Reflections: Rawson Lake

Rawson Lake is one of those places that is wonderful to visit in both summer and winter. On this particular occasion, it was late summer, and there were still plenty of wildflowers blooming along the trail. We saw alpine fireweed, tall purple fleabane, goldenrods, forget-me-nots and even some brook saxifrage, a stunning little white flower with a bright red centre.

Wildflowers along the trail to Rawson Lake, colored pencil

But the best part in summer is the reflections you get in Rawson Lake, from all sides. Surrounded as it is by Mount Sarrail and the ridges to either side, with dense forest on the north side, you often get still moments where the mountain and it’s patches of snow are almost perfectly reflected in the surface of the lake.

Reflection: Rawson Lake, pastel on paper

Drawing and painting reflections in a lake surface is always a challenge.
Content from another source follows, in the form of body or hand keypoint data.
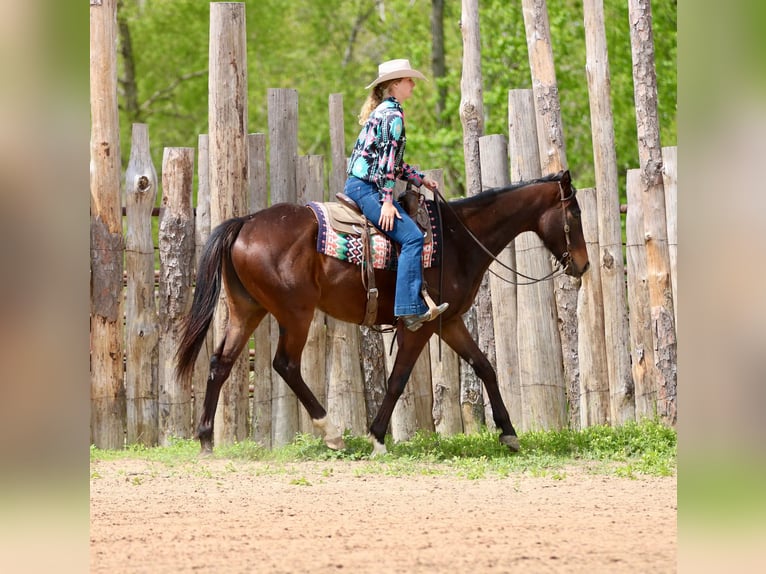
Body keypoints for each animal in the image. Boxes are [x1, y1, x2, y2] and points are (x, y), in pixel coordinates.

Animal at [176, 169, 589, 455]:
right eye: (574, 215)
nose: (582, 265)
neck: (457, 239)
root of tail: (245, 222)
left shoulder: (448, 322)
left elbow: (484, 366)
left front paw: (509, 433)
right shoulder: (419, 327)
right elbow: (397, 379)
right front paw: (376, 437)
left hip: (247, 310)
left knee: (220, 362)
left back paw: (206, 439)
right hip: (296, 314)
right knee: (285, 365)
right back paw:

We have a tendency to assume, when looking at lake reflections, that they perfectly mirror what’s on land. But that’s only rarely the case. The fact that the water is perpendicular to the view tends to stretch things, or foreshorten them, and the viewer’s position relative to the lake surface will change the reflection as well. The slightest breeze, or fish jumping, will create ripples in the water, causing sections of the reflection to “ripple” or blur as well.

Pencil sketch of Rawson Lake

We travelled around the shore of the lake to the far side (this area is an avalanche zone in the winter), and the reflections changed as we moved along, creating some awesome angles, almost abstract in appearance. We met some folks fishing, including one lucky fellow who caught his first fish as we passed, one of the largest his friend had ever seen coming from Rawson Lake. The day was a little breezy as we arrived at the shore, but the lake stilled as we travelled along the south edge of the lake. We kept stopping to take photos, as the reflections shifted along the way. We had lunch on a slight rise that juts into the lake, which gave us yet another angle. We watched all those energetic people climbing up to Sarrail Ridge and decided it wasn’t for us. We were just happy to enjoy all the marvellous reflections.